TASK INSTRUCTIONS:
• A. Answer these questions using the passage on US port privatisations:
(i) How long is the concession in the Port of Oakland deal?
(ii) Which company sent the Port of Virginia an unsolicited proposal?
(iii) How long will the process in Virginia likely take?
• B. From the passage on US port privatisations, extract the part that opens with the words containing "The Port of Oakland" and closes with "intermodal distribution centers.".

Public-private partnerships (PPP) are back in the news. In March, at a time when reports of slower trade growth continued to mount, reports of two fresh US port privatisations (one agreed upon, one at the proposal stage) emerged.
The Port of Oakland announced a 50-year concession deal for five berths in its Outer Harbor, with a company owned jointly by Ports America (an entity controlled by funds packaged by Highstar Capital) and Mediterranean Shipping Company (MSC).
Shortly after the announcement of the Oakland deal, the Port of Virginia (a State entity, operating four terminals) received an unsolicited proposal for a 60-year concession, from CenterPoint Properties, an industrial real estate company with a growing footprint in the business of intermodal distribution centers.
CenterPoint is tied to California Public Employees Retirement System (CALPERS), a huge pension fund - the quintessential "institutional investor". The process in Virginia, where competing proposals will now be solicited, will likely require a timeframe of 12-18 months.

RECORD SET:
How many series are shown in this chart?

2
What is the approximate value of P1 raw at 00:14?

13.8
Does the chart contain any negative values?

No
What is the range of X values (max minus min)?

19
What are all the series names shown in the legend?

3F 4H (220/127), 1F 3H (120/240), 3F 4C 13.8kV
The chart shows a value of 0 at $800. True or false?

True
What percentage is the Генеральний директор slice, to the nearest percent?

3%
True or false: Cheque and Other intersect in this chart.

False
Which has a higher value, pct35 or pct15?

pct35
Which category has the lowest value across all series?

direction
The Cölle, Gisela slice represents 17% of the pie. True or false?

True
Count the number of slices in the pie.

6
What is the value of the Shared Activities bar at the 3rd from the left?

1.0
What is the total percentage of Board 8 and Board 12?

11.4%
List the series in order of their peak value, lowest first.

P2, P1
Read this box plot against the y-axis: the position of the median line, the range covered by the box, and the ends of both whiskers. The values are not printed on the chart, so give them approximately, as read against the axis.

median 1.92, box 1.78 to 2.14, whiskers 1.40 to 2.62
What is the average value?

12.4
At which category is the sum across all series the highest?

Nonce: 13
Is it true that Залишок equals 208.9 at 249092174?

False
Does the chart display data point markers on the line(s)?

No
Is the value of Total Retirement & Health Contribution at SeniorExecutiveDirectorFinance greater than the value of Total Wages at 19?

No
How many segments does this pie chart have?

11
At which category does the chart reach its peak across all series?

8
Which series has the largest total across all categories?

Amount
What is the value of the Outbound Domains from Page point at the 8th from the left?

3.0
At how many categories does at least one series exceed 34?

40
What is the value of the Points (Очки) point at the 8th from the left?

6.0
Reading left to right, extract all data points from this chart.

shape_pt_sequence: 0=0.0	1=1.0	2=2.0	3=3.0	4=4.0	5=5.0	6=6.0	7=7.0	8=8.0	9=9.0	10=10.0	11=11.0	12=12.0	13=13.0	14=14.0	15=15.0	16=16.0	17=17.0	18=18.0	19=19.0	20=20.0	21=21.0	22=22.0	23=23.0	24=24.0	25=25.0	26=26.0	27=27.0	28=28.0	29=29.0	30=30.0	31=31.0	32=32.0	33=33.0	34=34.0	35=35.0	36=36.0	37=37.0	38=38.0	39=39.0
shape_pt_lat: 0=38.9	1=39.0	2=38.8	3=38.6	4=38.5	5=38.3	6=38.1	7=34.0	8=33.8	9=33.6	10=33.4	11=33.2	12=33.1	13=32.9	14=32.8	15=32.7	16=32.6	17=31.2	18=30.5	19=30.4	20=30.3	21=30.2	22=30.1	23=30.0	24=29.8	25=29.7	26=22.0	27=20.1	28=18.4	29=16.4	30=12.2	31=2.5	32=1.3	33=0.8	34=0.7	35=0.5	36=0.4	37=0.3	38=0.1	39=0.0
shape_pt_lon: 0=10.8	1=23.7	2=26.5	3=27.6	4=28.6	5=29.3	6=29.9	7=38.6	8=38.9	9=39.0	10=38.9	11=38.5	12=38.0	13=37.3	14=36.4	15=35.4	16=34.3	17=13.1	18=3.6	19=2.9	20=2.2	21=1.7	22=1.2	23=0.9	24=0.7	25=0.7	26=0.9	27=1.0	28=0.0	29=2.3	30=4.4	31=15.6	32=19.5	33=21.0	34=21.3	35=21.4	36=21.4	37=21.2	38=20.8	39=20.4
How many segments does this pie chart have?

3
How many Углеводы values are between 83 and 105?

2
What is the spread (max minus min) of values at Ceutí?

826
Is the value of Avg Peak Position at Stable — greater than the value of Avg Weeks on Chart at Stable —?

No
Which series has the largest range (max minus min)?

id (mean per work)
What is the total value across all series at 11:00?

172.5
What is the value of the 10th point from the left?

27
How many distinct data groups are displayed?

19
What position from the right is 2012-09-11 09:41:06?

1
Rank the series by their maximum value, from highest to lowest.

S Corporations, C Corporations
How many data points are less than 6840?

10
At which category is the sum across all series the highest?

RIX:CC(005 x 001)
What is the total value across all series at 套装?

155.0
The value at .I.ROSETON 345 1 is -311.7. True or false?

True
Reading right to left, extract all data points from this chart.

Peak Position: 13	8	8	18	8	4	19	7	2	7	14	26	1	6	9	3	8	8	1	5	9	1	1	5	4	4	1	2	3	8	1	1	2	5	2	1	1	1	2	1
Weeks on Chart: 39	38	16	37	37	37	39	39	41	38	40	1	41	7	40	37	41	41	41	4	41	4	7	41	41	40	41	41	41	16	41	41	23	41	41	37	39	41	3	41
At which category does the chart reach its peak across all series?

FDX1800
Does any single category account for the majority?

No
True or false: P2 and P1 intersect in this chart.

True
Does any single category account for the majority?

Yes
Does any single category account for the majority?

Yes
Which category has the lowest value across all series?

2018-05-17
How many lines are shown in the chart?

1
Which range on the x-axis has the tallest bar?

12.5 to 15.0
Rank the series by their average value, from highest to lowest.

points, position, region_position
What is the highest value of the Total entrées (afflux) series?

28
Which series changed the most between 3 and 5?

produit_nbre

TASK RESULTS:
• A.
(i) 50 years
(ii) CenterPoint Properties
(iii) 12-18 months

• B.
The Port of Oakland announced a 50-year concession deal for five berths in its Outer Harbor, with a company owned jointly by Ports America (an entity controlled by funds packaged by Highstar Capital) and Mediterranean Shipping Company (MSC).
Shortly after the announcement of the Oakland deal, the Port of Virginia (a State entity, operating four terminals) received an unsolicited proposal for a 60-year concession, from CenterPoint Properties, an industrial real estate company with a growing footprint in the business of intermodal distribution centers.